If only scientists could teach it how to drive.

In a new study, published in the Journal of Neuroscience, researchers proclaim the dawn of a mutant worm that can't get drunk.

And it bodes brightly for humanity's long and troubled relationship with alcohol.

Researchers, from the University of Texas, suggest the genetically engineered worms could ultimately lead to anti-drunk pills for humans, or more effective treatments for people going through alcohol withdrawal.

The creatures in question — Caenorhabditis elegans worms — are technically model drunks.

When immersed in a booze-soaked dish, they typically move erratically, squirming more slowly and laying fewer eggs, researchers say.
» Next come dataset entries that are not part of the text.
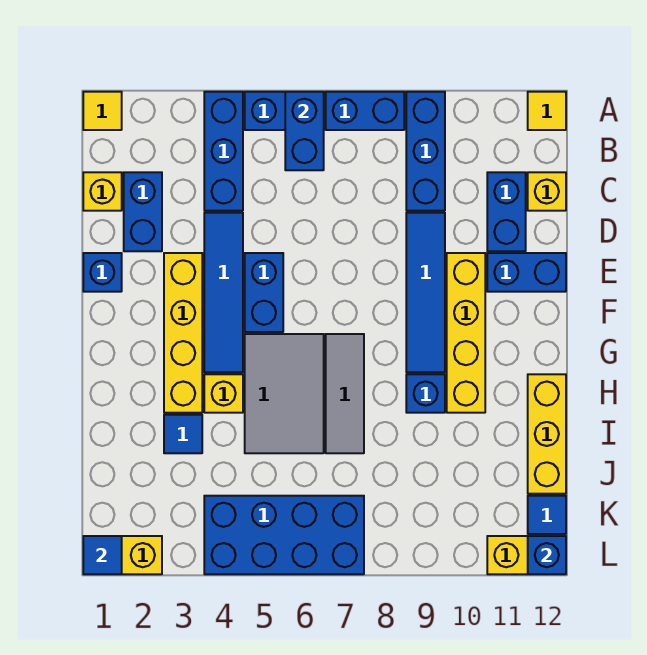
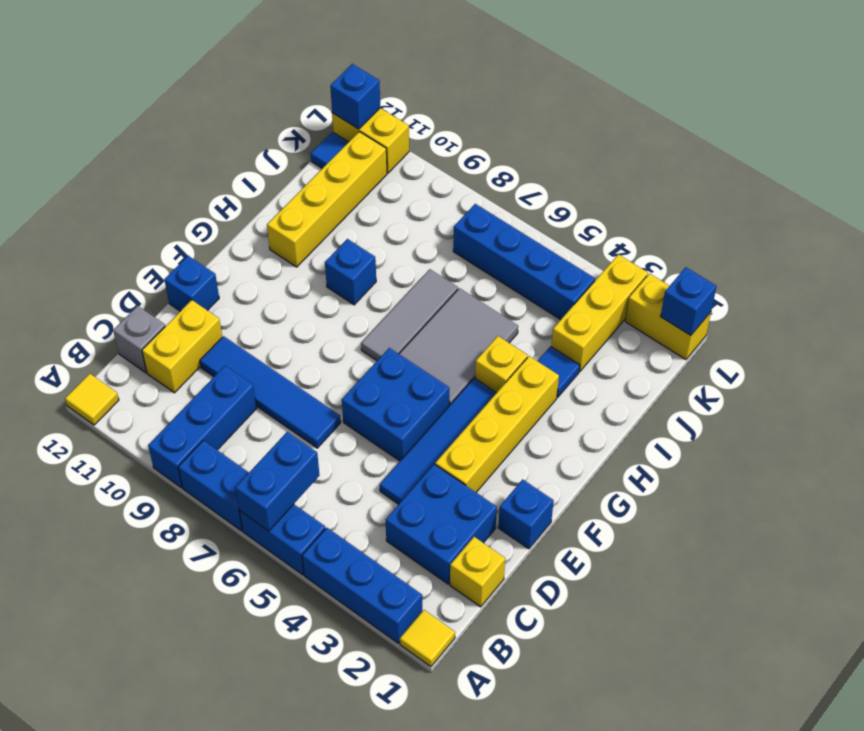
blue 1x3 brick [204,92,243,211] -> blue 1x3 brick turned to [302,528,422,643]
blue 1x2 brick [124,172,162,251] -> blue 2x2 brick [386,464,497,584]
blue 1x2 brick [487,172,526,251] -> yellow 1x2 brick [142,300,222,393]
yellow 1x1 brick [528,172,566,211] -> grey 1x1 brick [113,306,165,373]
blue 1x4 tile [406,213,445,372] -> blue 1x4 tile turned to [200,336,341,448]
blue 1x2 brick [245,253,283,332] -> blue 2x2 brick [342,348,449,461]
yellow 1x4 brick [447,253,485,413] -> yellow 1x4 brick moved to [267,132,387,267]
blue 1x2 brick [487,253,566,292] -> blue 1x1 brick [164,256,219,311]
yellow 1x3 brick [528,374,566,494] -> yellow 1x3 brick moved to [551,254,648,371]
blue 2x4 brick [204,496,364,574] -> blue 1x4 brick [453,204,595,320]
blue 1x1 tile [83,536,122,574] -> blue 1x1 brick [660,267,717,335]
The engineered worms, on the other hand, had a molecular channel that binds alcohol to the brain altered.

"This is the first example of altering a human alcohol target to prevent intoxication in an animal," noted study co-author, Jon Pierce-Shimomura of the in a press release.
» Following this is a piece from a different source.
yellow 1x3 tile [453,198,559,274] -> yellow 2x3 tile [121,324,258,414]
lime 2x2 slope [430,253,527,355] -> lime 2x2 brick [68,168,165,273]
The alteration, scientists say, is a subtle one. Essentially, the mutation only affects the worm's response to alcohol on what's called the BK channel. Other essential functions, such as neuron and blood vessel activity, as well as the respiratory tract and bladder, are not disrupted.
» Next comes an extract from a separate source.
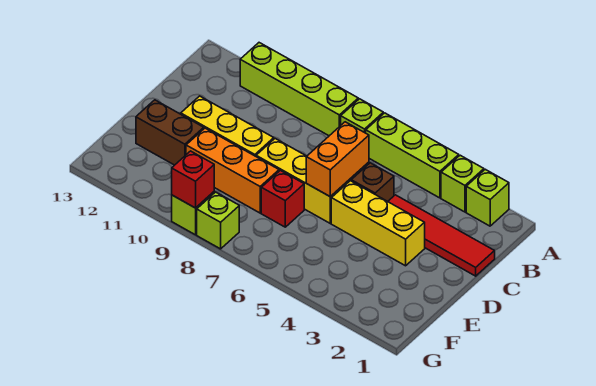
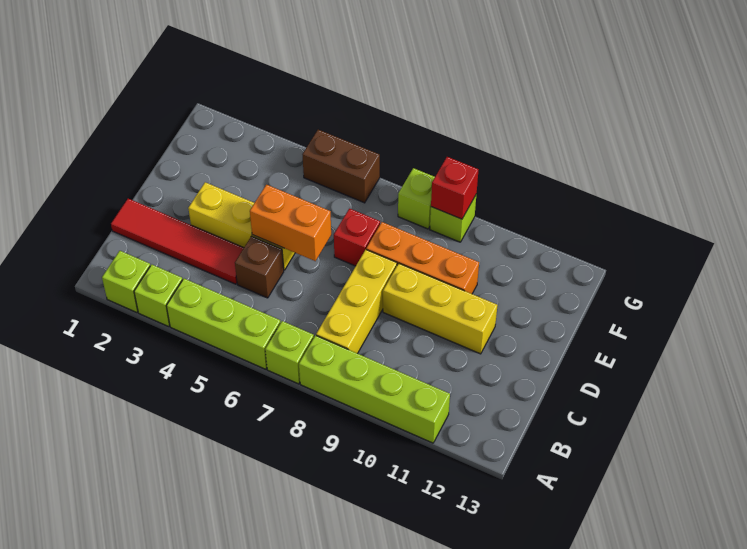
orange 1x2 brick [306,122,369,197] -> orange 1x2 brick turned to [250,185,331,261]
yellow 1x3 brick [256,139,349,223] -> yellow 1x3 brick turned to [316,250,397,353]
brown 1x2 brick [136,100,204,165] -> brown 1x2 brick moved to [302,130,380,203]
"We got pretty lucky and found a way to make the channel insensitive to alcohol without affecting its normal function," explained Pierce-Shimomura.

Pinpointing this target wasn't easy.

"We tried a brute force approach, testing hundreds of mutations to empirically determine which one would allow the BK channel to function normally [while still] preventing alcohol from activating it," he told The Verge. "Eventually, they stumbled upon a genetic modification of the channel that stopped it from activating in the presence of ethanol."

Not to be confused, he added, with the so-called 'Asian flush' — in which some people have trouble processing alcohol.

"Asian flush is due to slow metabolism of alcohol which produces a by-product called acetyladehyde," Pierce-Shimomura told The Verge. "This is a poison, so people with Asian flush are being poisoned when they drink alcohol."

The team's next step will be to try and replicate their efforts on mice, with humans being the ultimate prize.

"An on/off switch doesn't change the nature of addiction from a self-reinforcing, all-encompassing monster to a wound in need of stitches. The ability to turn off withdrawal symptoms would be a marvelous addition to the intervention of drug treatment. But a cure? It's not so easy."